[Page-level text extractions]
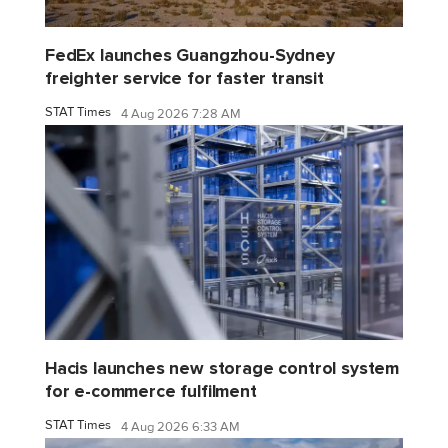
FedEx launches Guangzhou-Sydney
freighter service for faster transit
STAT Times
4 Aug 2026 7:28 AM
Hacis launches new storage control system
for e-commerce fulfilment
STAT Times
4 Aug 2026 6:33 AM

==

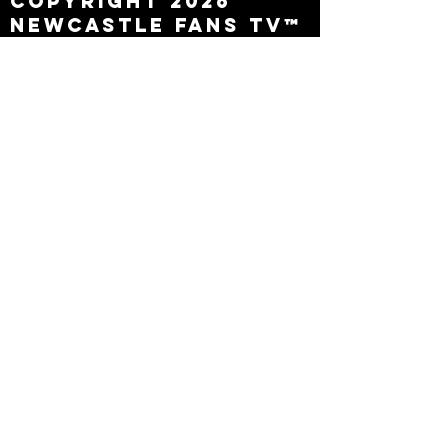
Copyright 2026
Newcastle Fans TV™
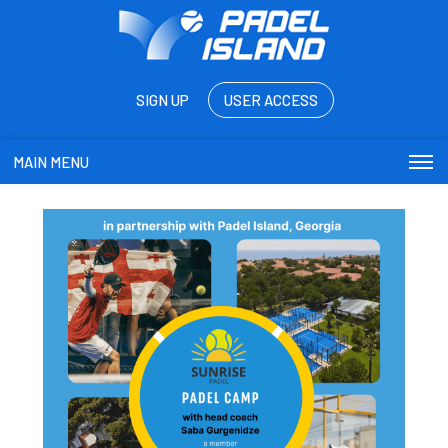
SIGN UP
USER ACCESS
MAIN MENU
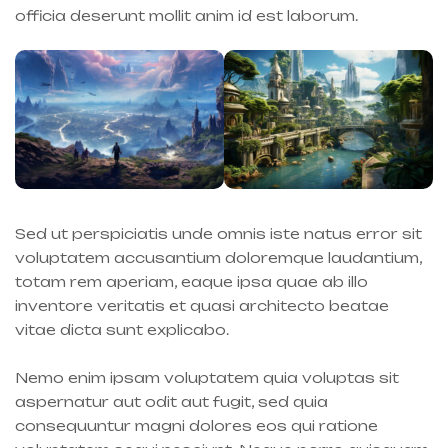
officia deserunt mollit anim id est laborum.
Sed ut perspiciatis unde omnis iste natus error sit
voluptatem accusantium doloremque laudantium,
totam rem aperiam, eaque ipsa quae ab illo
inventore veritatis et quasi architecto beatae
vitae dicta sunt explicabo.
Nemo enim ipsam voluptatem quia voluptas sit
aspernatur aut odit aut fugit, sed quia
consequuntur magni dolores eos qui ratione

→ To do: One number is the full answer: how many lines of the records include the string "voluptatem".

→ Solution: 2